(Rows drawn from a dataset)
((

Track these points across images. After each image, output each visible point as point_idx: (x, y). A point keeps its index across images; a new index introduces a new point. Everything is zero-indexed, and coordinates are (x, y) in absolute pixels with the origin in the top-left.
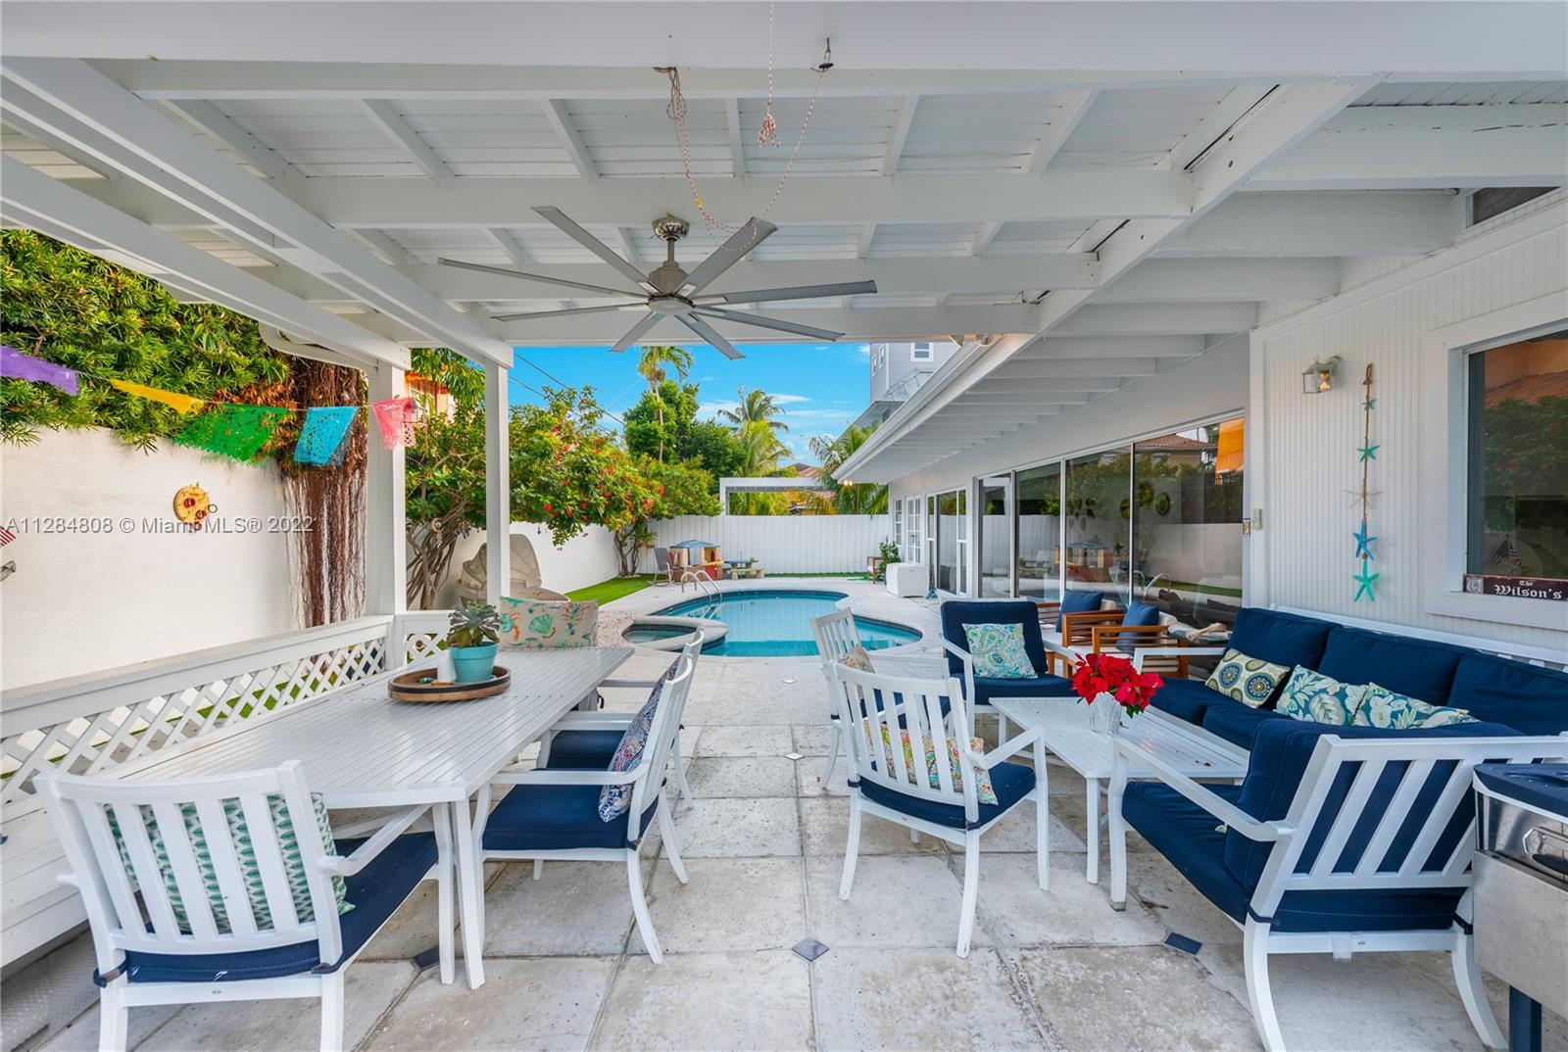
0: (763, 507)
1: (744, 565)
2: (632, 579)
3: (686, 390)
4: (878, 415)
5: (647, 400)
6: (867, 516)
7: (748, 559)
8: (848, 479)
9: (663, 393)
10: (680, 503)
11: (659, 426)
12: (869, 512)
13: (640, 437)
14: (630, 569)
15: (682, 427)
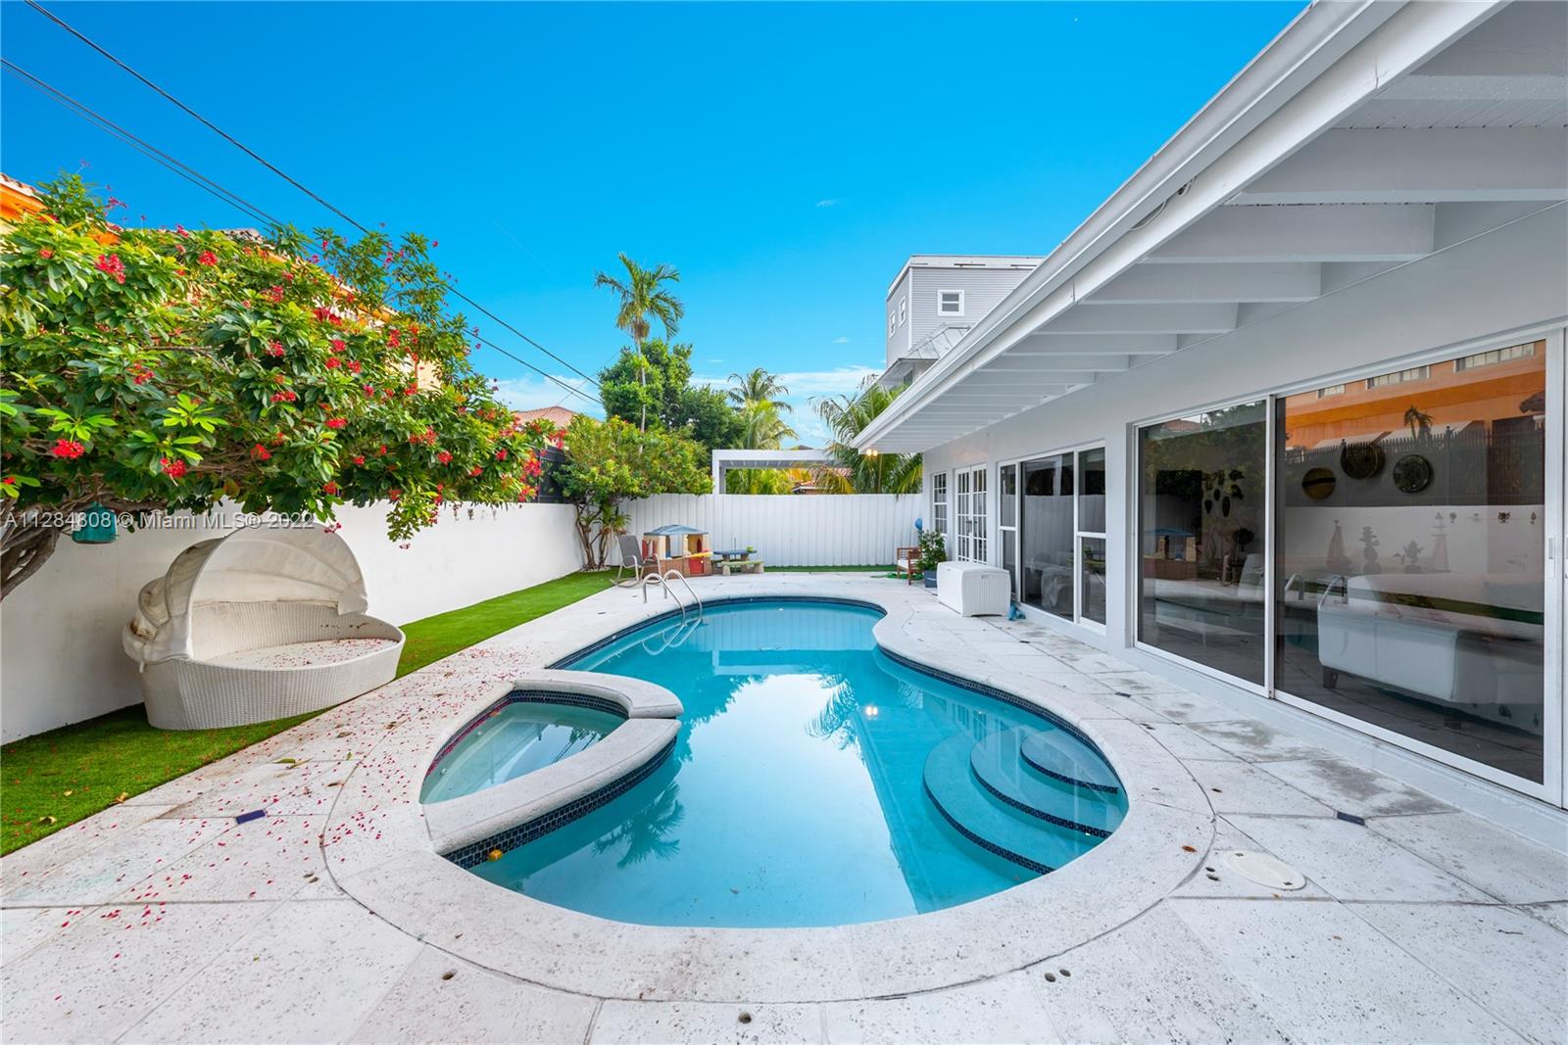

))

**The problem:**
Rewrite all of the rows above with "top-left" changed to "upper-left" and nothing else altered. Omit the pictures.

**Result of this exercise:**
Track these points across images. After each image, output each visible point as point_idx: (x, y). A point keeps its index across images; a new index introduces a new point. Everything is zero-indexed, and coordinates are (x, y) in absolute pixels with the origin in the upper-left.
0: (763, 507)
1: (744, 565)
2: (632, 579)
3: (686, 390)
4: (878, 415)
5: (647, 400)
6: (867, 516)
7: (748, 559)
8: (848, 479)
9: (663, 393)
10: (680, 503)
11: (659, 426)
12: (869, 512)
13: (640, 437)
14: (630, 569)
15: (682, 427)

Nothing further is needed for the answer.